The most provocative argument that Spears and Geruso make for population has nothing to do with economics. “It’s better if there is more good in the world,” they write. “That includes good lives: it’s better if there are more good lives.”

It sounds touchy-feely, but has a utilitarian logic. While there will always be some suffering and poverty, over time people are becoming healthier, wealthier and more fulfilled, so a larger population will raise both aggregate, and average, health, wealth and fulfillment. Who wouldn’t want that?

The first step to solving depopulation

Spears and Geruso don’t have a solution for falling fertility. They do manage to knock down the most popular theories on the left and right for it, such as the high cost of raising children, lack of family-friendly policies, abortion, or declining marriage and religious observance.

Dean Spears and Michael Geruso sitting on a bench.
Dean Spears, left, and Michael Geruso Photo: Sasha Haagensen

Scandinavian countries have more generous child care and parental leave policies than the U.S.—and lower fertility. Canada has cheaper college tuition, and lower fertility.

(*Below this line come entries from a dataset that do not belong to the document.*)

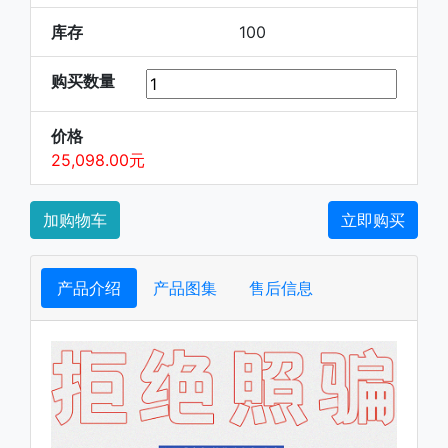
库存
100
购买数量
价格
25,098.00元
加购物车
立即购买
产品介绍
产品图集
售后信息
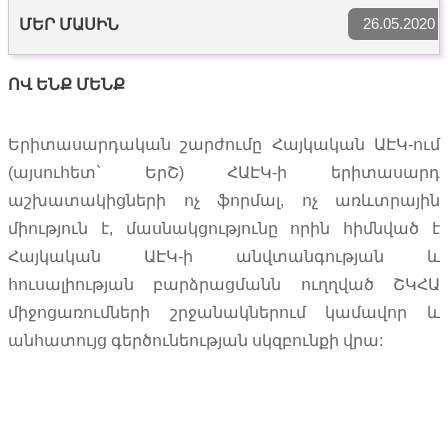
26.05.2020
ՄԵՐ ՄԱՍԻՆ
ՈՎ ԵՆՔ ՄԵՆՔ
Երիտասարդական շարժումը Հայկական ԱԷԿ-ում
(այսուհետ` ԵրՇ) ՀԱԷԿ-ի երիտասարդ
աշխատակիցների ոչ ֆորմալ, ոչ առևտրային
միություն է, մասնակցությունը որին հիմնված է
Հայկական ԱԷԿ-ի անվտանգության և
հուսալիության բարձրացմանն ուղղված ՇԿՀԱ
միջոցառումների շրջանակներում կամավոր և
անհատույց գերծունեության սկզբունքի վրա:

In India, religious observance and marriage rates are high, and fertility is below the replacement rate. South Korea has among the world’s most restrictive abortion laws, and lowest fertility rates.

Their somewhat unsatisfying explanation is what economists call opportunity cost: There are things parents (or would-be parents) would rather spend their resources on than children.

The first step in solving a problem is to acknowledge the problem. Right now, falling fertility isn’t broadly seen as a problem. There are no randomized control trials to determine what raises fertility, as there are for maternal health or childhood nutrition. Spears hopes their book will “invite people to pause there for a second and not welcome depopulation by default, but ask the question, would stabilization be better?”